> [Problem] Could you reproduce all of the material below with "top-left" switched to "upper-left" in every place it occurs and nothing else altered? Omit the pictures from your answer.

■ ■ ■

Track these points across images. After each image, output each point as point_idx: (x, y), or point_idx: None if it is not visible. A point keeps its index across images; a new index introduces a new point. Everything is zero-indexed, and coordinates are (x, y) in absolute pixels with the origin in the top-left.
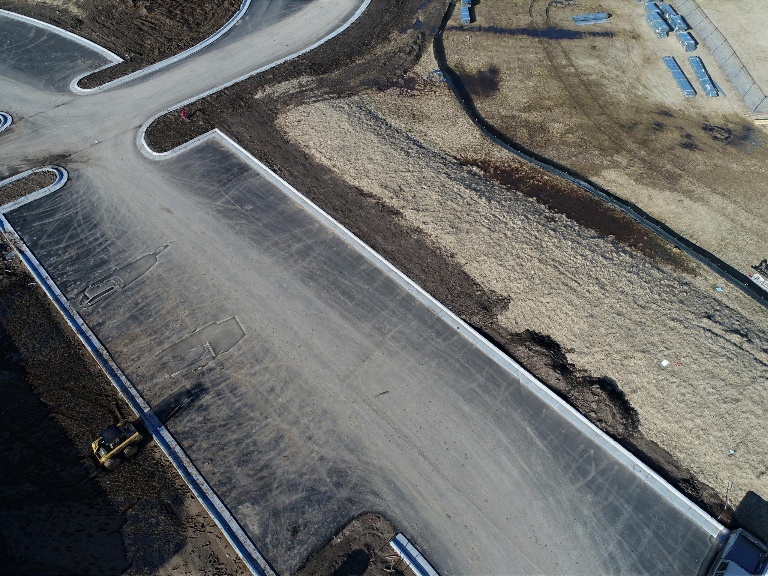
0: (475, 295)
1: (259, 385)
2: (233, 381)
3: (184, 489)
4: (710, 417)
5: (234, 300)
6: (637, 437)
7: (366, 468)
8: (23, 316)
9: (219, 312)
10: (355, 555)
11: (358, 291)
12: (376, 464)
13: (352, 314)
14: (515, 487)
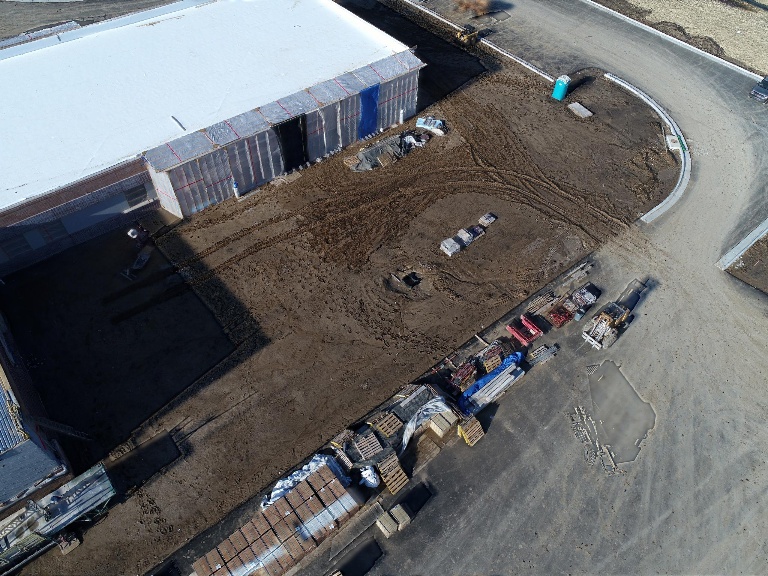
0: (632, 8)
1: (525, 31)
2: (511, 29)
3: (502, 55)
4: (762, 48)
5: (500, 5)
6: (723, 56)
7: (587, 56)
8: (393, 3)
9: (494, 8)
10: (588, 77)
11: (567, 5)
12: (592, 55)
13: (566, 13)
14: (662, 65)
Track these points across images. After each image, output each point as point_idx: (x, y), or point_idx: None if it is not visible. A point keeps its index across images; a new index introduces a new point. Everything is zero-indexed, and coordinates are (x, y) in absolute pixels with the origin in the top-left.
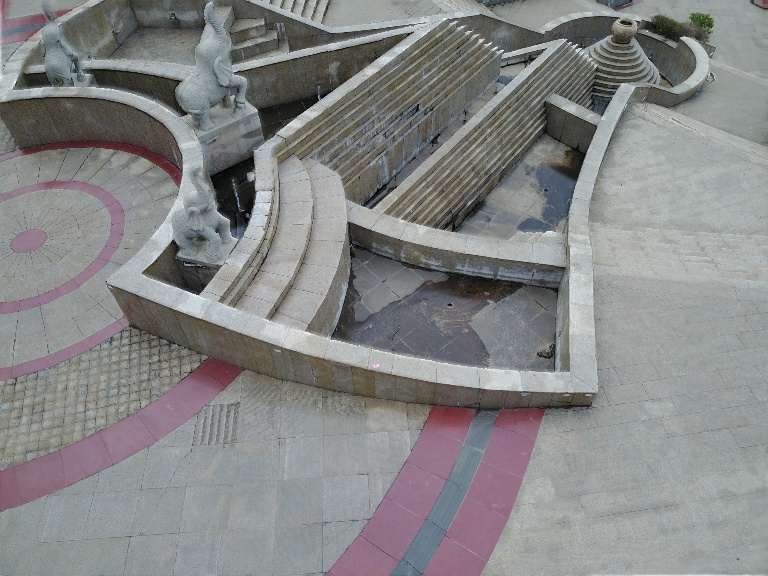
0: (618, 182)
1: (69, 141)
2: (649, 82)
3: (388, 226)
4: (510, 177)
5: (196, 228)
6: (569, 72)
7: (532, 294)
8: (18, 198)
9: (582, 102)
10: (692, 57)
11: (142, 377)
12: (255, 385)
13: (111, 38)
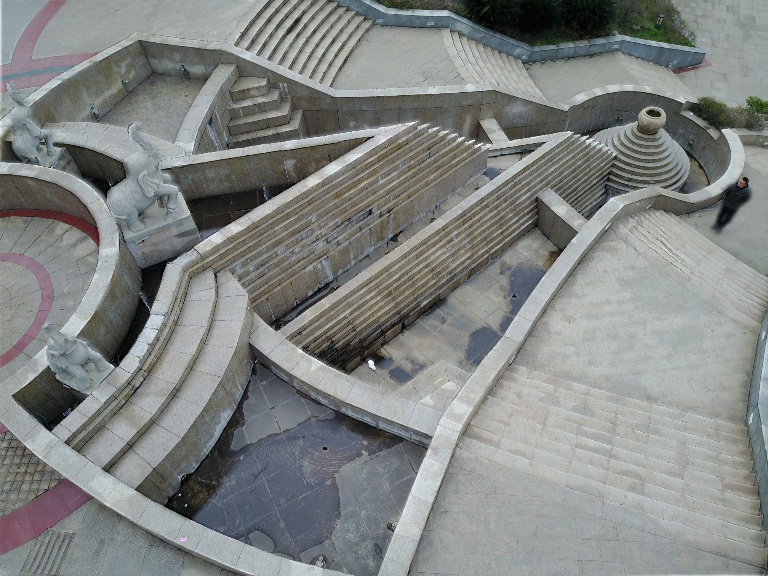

■ ■ ■

> [Exercise response]
Track these points across images. After each image, output each point as point_idx: (x, y), or point_idx: None if it is not visible. A point keeps its index across images; a new index introduces a new point. Everything is zero-indexed, and coordinates are (x, y) in absolute pixels with the origin in the upper-left.
0: (475, 295)
1: (259, 385)
2: (233, 381)
3: (184, 489)
4: (710, 417)
5: (234, 300)
6: (637, 437)
7: (366, 468)
8: (23, 316)
9: (219, 312)
10: (355, 555)
11: (358, 291)
12: (376, 464)
13: (352, 314)
14: (515, 487)
0: (632, 8)
1: (525, 31)
2: (511, 29)
3: (502, 55)
4: (762, 48)
5: (500, 5)
6: (723, 56)
7: (587, 56)
8: (393, 3)
9: (494, 8)
10: (588, 77)
11: (567, 5)
12: (592, 55)
13: (566, 13)
14: (662, 65)
Track these points across images. After each image, output each point as point_idx: (x, y), or point_idx: None if it is not visible. A point keeps its index across images; a new index introduces a new point. Everything is zero-indexed, and coordinates are (x, y) in absolute pixels with the origin in the upper-left.
0: (618, 182)
1: (69, 141)
2: (649, 82)
3: (388, 226)
4: (510, 177)
5: (196, 228)
6: (569, 72)
7: (532, 294)
8: (18, 198)
9: (582, 102)
10: (692, 57)
11: (142, 377)
12: (255, 385)
13: (111, 38)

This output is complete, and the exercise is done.